WHAT TO WORK ON: From first line to last, transcribe the listing exactly and skip any image.

DATASET EXCERPT:
----

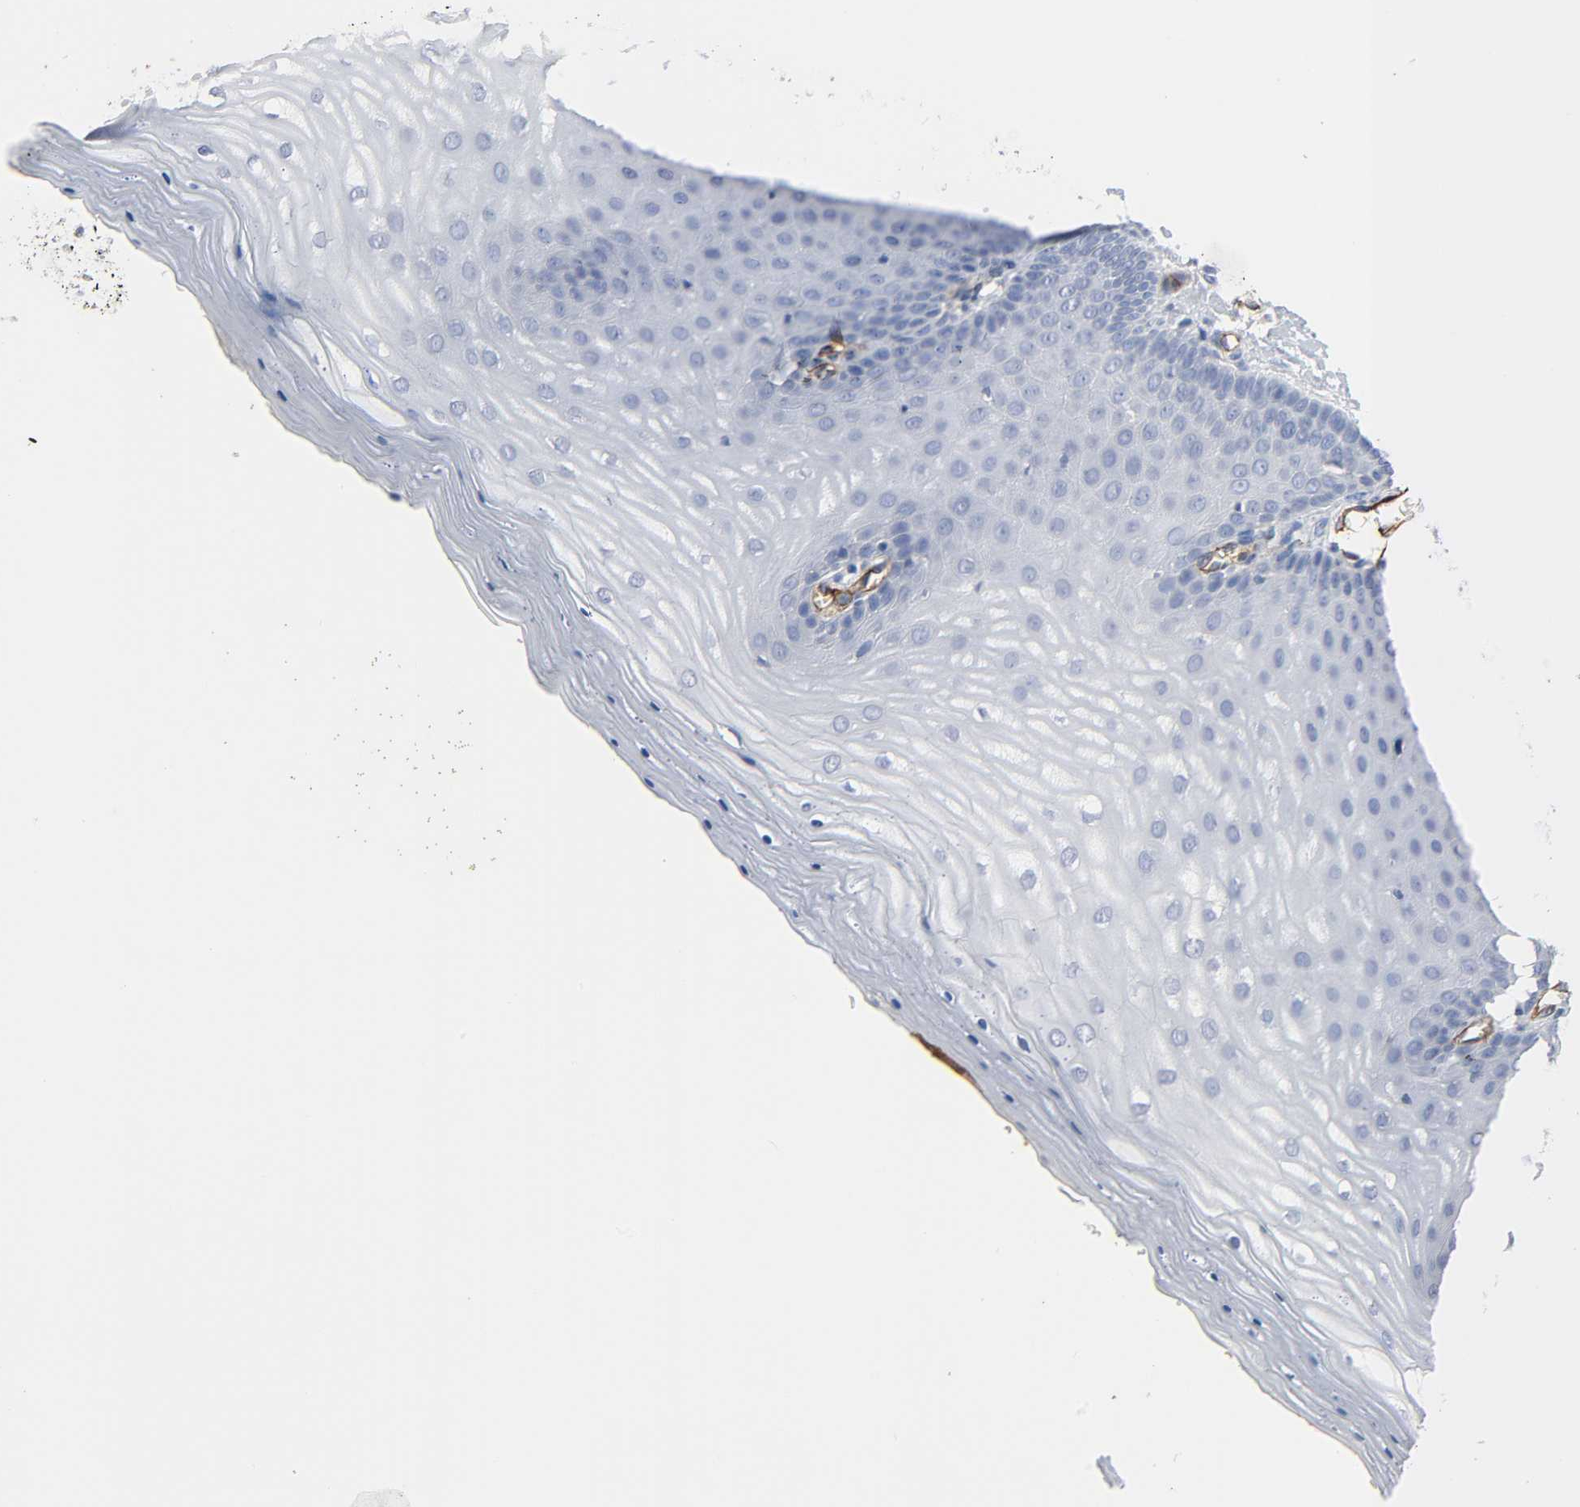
{"staining": {"intensity": "negative", "quantity": "none", "location": "none"}, "tissue": "cervix", "cell_type": "Glandular cells", "image_type": "normal", "snomed": [{"axis": "morphology", "description": "Normal tissue, NOS"}, {"axis": "topography", "description": "Cervix"}], "caption": "High power microscopy micrograph of an IHC image of unremarkable cervix, revealing no significant expression in glandular cells. The staining is performed using DAB brown chromogen with nuclei counter-stained in using hematoxylin.", "gene": "PECAM1", "patient": {"sex": "female", "age": 55}}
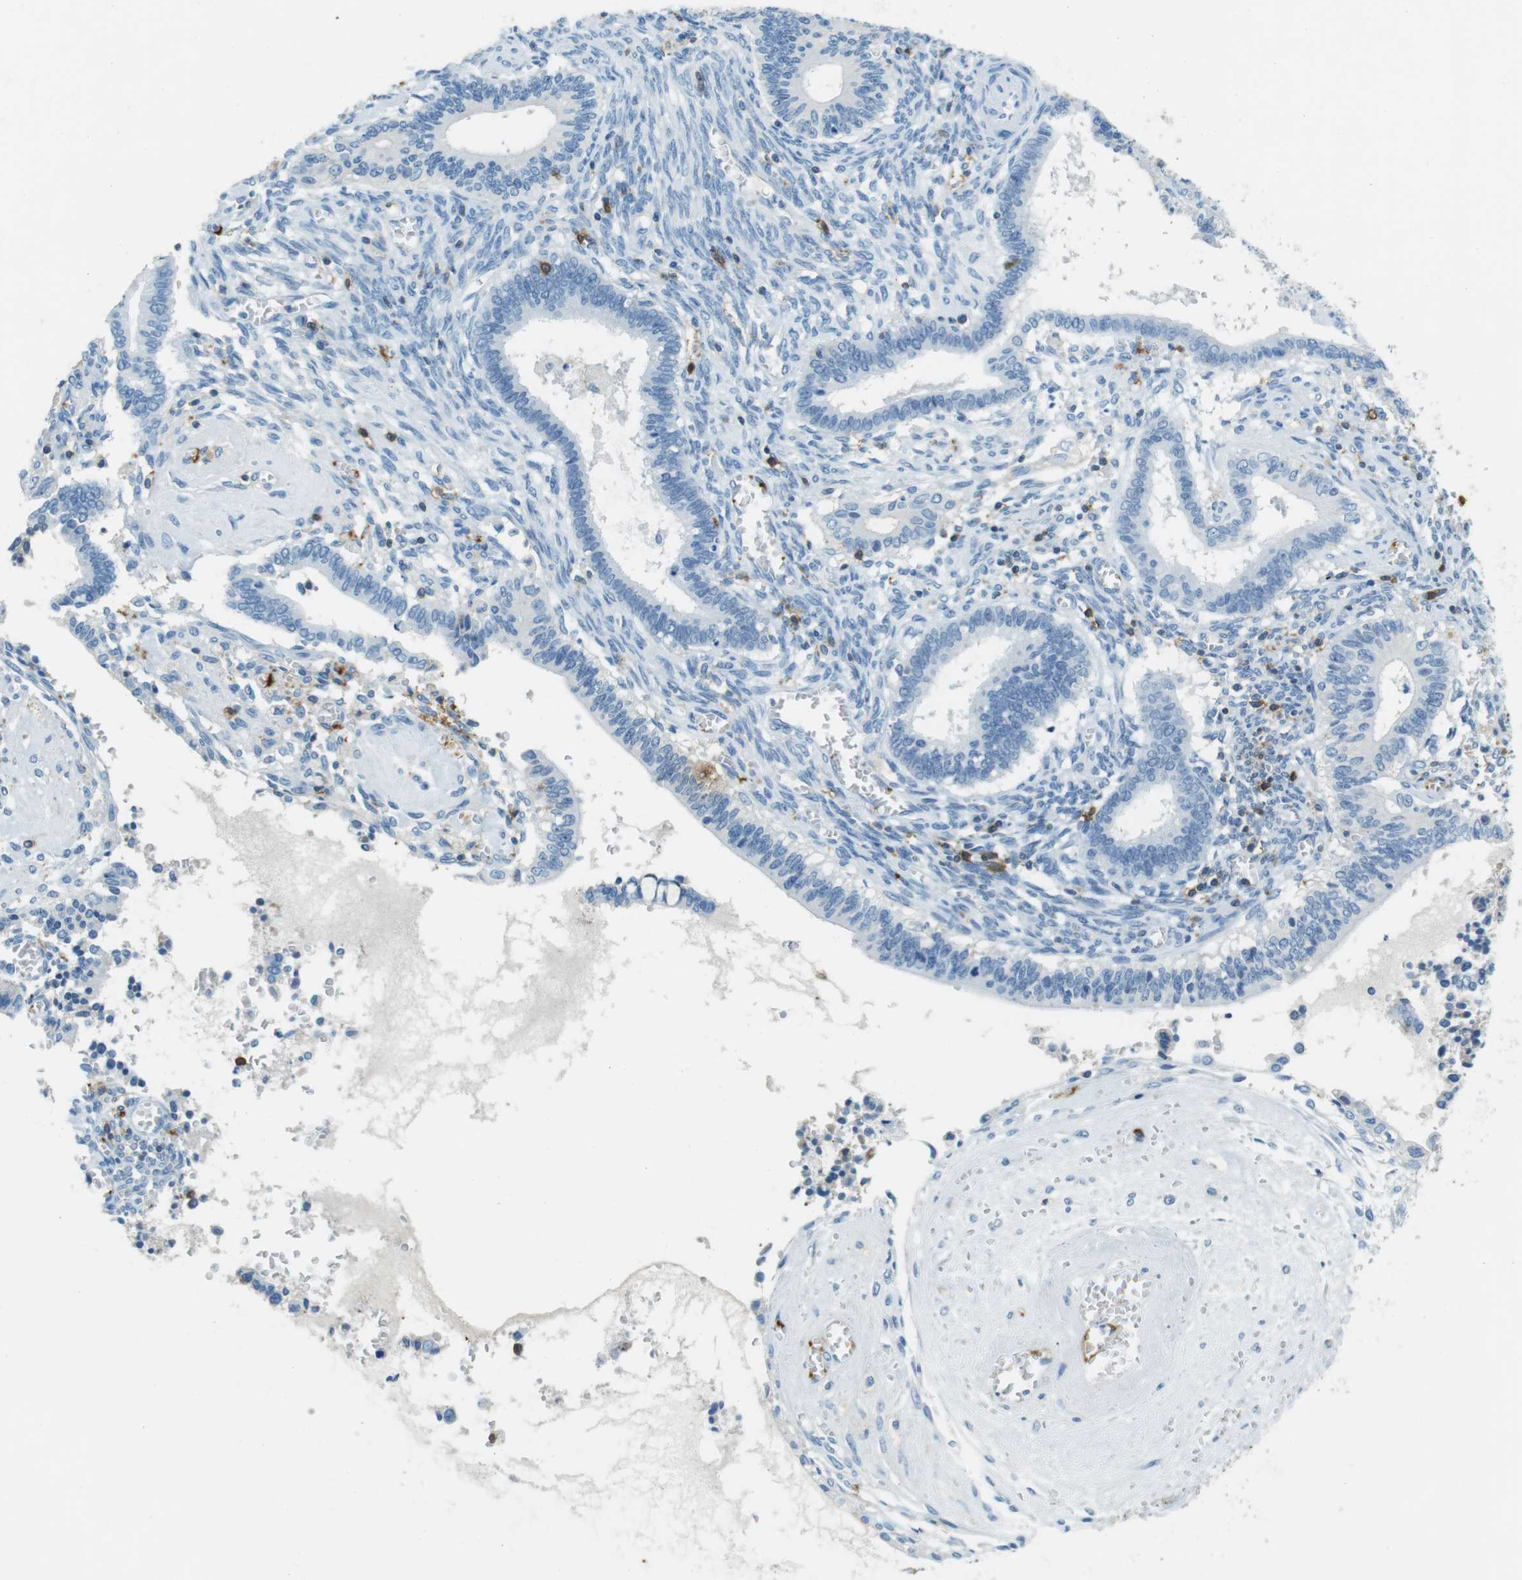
{"staining": {"intensity": "moderate", "quantity": "<25%", "location": "cytoplasmic/membranous"}, "tissue": "cervical cancer", "cell_type": "Tumor cells", "image_type": "cancer", "snomed": [{"axis": "morphology", "description": "Adenocarcinoma, NOS"}, {"axis": "topography", "description": "Cervix"}], "caption": "The image exhibits immunohistochemical staining of adenocarcinoma (cervical). There is moderate cytoplasmic/membranous staining is appreciated in about <25% of tumor cells.", "gene": "LAT", "patient": {"sex": "female", "age": 44}}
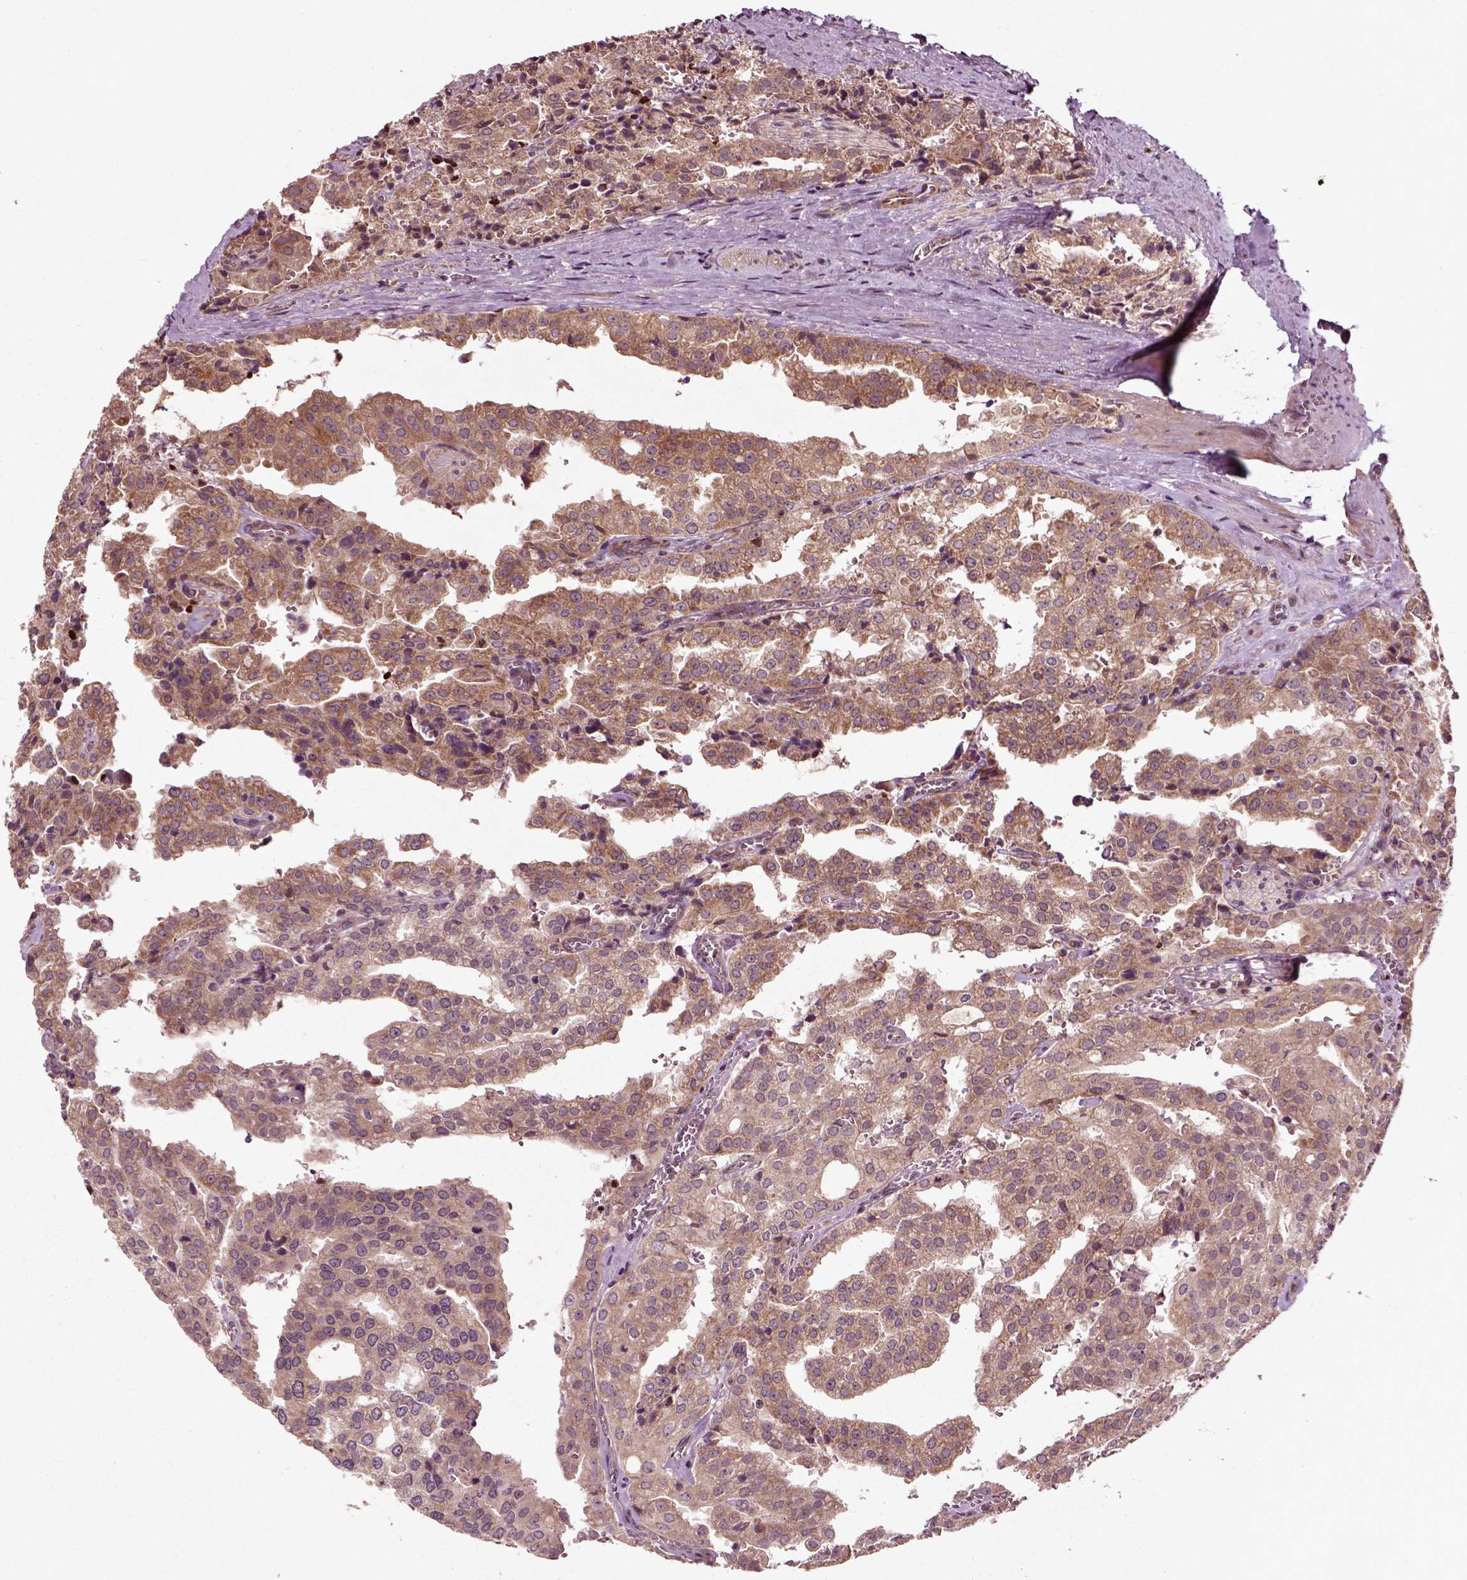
{"staining": {"intensity": "moderate", "quantity": "25%-75%", "location": "cytoplasmic/membranous"}, "tissue": "prostate cancer", "cell_type": "Tumor cells", "image_type": "cancer", "snomed": [{"axis": "morphology", "description": "Adenocarcinoma, High grade"}, {"axis": "topography", "description": "Prostate"}], "caption": "Brown immunohistochemical staining in high-grade adenocarcinoma (prostate) shows moderate cytoplasmic/membranous staining in about 25%-75% of tumor cells.", "gene": "PLCD3", "patient": {"sex": "male", "age": 68}}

----

SOLUTION FOR THIS EXERCISE:
{"staining": {"intensity": "negative", "quantity": "none", "location": "none"}, "tissue": "cervix", "cell_type": "Glandular cells", "image_type": "normal", "snomed": [{"axis": "morphology", "description": "Normal tissue, NOS"}, {"axis": "topography", "description": "Cervix"}], "caption": "High power microscopy micrograph of an IHC image of unremarkable cervix, revealing no significant expression in glandular cells. The staining is performed using DAB brown chromogen with nuclei counter-stained in using hematoxylin.", "gene": "PECAM1", "patient": {"sex": "female", "age": 55}}
{"staining": {"intensity": "moderate", "quantity": "<25%", "location": "cytoplasmic/membranous"}, "tissue": "cervical cancer", "cell_type": "Tumor cells", "image_type": "cancer", "snomed": [{"axis": "morphology", "description": "Adenocarcinoma, NOS"}, {"axis": "topography", "description": "Cervix"}], "caption": "The image exhibits immunohistochemical staining of adenocarcinoma (cervical). There is moderate cytoplasmic/membranous staining is appreciated in about <25% of tumor cells.", "gene": "LAT", "patient": {"sex": "female", "age": 44}}
{"staining": {"intensity": "moderate", "quantity": "25%-75%", "location": "cytoplasmic/membranous"}, "tissue": "prostate cancer", "cell_type": "Tumor cells", "image_type": "cancer", "snomed": [{"axis": "morphology", "description": "Adenocarcinoma, High grade"}, {"axis": "topography", "description": "Prostate"}], "caption": "Brown immunohistochemical staining in high-grade adenocarcinoma (prostate) shows moderate cytoplasmic/membranous staining in about 25%-75% of tumor cells.", "gene": "PLCD3", "patient": {"sex": "male", "age": 68}}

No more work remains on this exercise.